Teheran - La risposta dell’Iran a quello che ha definito un “atto di terrorismo” di Israele, con il sabotaggio di domenica dell’impianto nucleare di Natanz, e’ la violazione piu’ significativa da parte di Teheran dell’accordo sul nucleare (il  Jcpoa) che si sta tentando di tenere in vita coi negoziati in corso a Vienna: l’aumento fino al 60% di purezza dell’uranio arricchito, un livello ben superiore ai limiti imposti dal Jcpoa (3,67%) e vicino ai livelli necessari per produrre armi atomiche (90%). 

Ad annunciare l’ulteriore escalation nel braccio di ferro in corso sul dossier iraniano e’ stato il vice ministro degli Esteri, Abbas Araghchi, arrivato a Vienna in veste di capo delegazione per il nuovo round di colloqui della Commissione congiunta del Jcpoa, a cui partecipano oltre all’Iran gli altri firmatari dell’intesa - Francia, Regno Unito, Germania, Russia, Cina - piu’ la Ue, incaricata di monitorare l’applicazione dell’accordo. Per la prima volta dal ritiro nel 2018 di Donald Trump dal Jcpoa, anche gli Stati Uniti sono impegnati a Vienna in negoziati indiretti, volti a riportare sia Washington che Teheran al pieno rispetto dell’accordo: i primi con la revoca delle sanzioni e i secondi rientrando nei limiti del’arricchimento dell’uranio.

 Citato dai media iraniani, Araghchi ha annunciato di aver avvisato della decisione dell’Iran, in una lettera, il direttore generale dell’Agenzia internazionale per l’energia atomica (Aiea), Rafael Grossi, i cui ispettori monitorano dal 2015 il programma nucleare della Repubblica islamica. L’arricchimento al 60% iniziera’ domani proprio nell’impianto sotterraneo di Natanz, dove inoltre verranno installate altre mille centrifughe con una capacita’ di arricchimento dell’uranio superiore al 50%.

 Le nuove centrifughe si aggiungeranno a quelle che verranno sostituite perche’ danneggiate durante il recente “sabotaggio” dell’impianto, condannato con forza dalla Russia, il cui ministro degli Esteri Serghei Lavrov si e’ recato oggi in visita a Teheran. Era prevedibile che dopo il “sabotaggio”, a cui Teheran aveva promesso una risposta, la posta in gioco si alzasse, tenendo anche conto che si e’ in piena fase negoziale e le parti stanno continuando a costruire la loro leverage. Senza contare il clima di campagna elettorale interno alla Repubblica islamica, in vista delle presidenziali di giugno.

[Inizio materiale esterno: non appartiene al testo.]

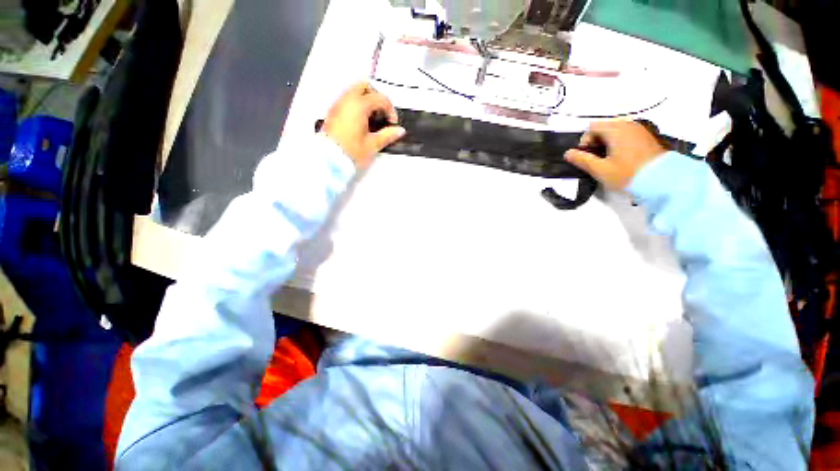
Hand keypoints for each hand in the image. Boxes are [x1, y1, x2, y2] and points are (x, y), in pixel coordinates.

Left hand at [323, 82, 405, 168]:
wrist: (328, 159)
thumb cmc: (351, 152)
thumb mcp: (372, 145)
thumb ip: (387, 135)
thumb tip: (400, 131)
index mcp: (359, 105)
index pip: (380, 98)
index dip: (390, 110)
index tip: (392, 124)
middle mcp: (347, 99)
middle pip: (365, 86)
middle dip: (377, 97)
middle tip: (382, 115)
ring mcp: (338, 103)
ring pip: (354, 90)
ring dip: (366, 100)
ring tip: (372, 119)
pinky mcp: (333, 111)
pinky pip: (347, 99)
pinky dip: (357, 104)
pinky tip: (361, 121)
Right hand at [564, 120, 666, 189]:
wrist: (662, 181)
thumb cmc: (627, 174)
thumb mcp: (600, 169)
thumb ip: (582, 160)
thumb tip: (567, 153)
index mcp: (615, 130)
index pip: (592, 128)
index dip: (584, 142)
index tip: (586, 157)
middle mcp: (628, 125)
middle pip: (603, 127)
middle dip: (595, 142)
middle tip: (596, 160)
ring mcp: (639, 130)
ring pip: (614, 131)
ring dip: (606, 143)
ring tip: (607, 160)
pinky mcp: (646, 137)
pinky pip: (626, 135)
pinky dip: (618, 143)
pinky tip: (620, 158)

 Come rispondere al presunto attacco israeliano e’ oggetto di forte dibattito interno: il governo del pragmatico presidente Hassan Rohani auspica di ottenere il rientro degli Usa e la revoca delle sanzioni di cui ha disperato bisogno l’economia del Paese; dall’altra parte, i falchi della teocrazia iraniana chiedono addirittura il ritiro dai colloqui di Vienna e una rappresaglia dura contro Israele e l’annuncio sull’arricchimento dell’uranio al 60% mostra proprio questa crescente pressione interna. Gli attori in campo in questo dossier non sono solo quelli riuniti in questi giorni a Vienna: oggi, secondo il sito Axios, sono previsti colloqui virtuali tra i responsabili della sicurezza nazionale americani ed israeliani che avranno al centro proprio l’Iran.

Ieri intanto la nave di proprietà israeliana ‘Hyperion’ è stata colpita da un missile che tuttavia avrebbe procurato danni minori. Lo riporta la tv Canale 12 che cita fonti della sicurezza israeliana. Ma non è escluso che l’attacco sia stato condotto con un drone. La nave in questione - che batte bandiera delle Bahamas ed è di proprietà di un uomo d’affari israeliano - è la gemella di ‘Helios Ray’, già colpita a fine febbraio scorso. L’attacco sarebbe stamane al largo delle coste tra al Fujaira e Khor Fakkan. Per ora non ci sono commenti ufficiali da parte di Israele. L’attacco è avvenuto nel clima di crescente tensione tra Israele e Iran dopo che Teheran ha attribuito allo Stato ebraico la responsabilità di un’esplosione nell’impianto nucleare di Natanz.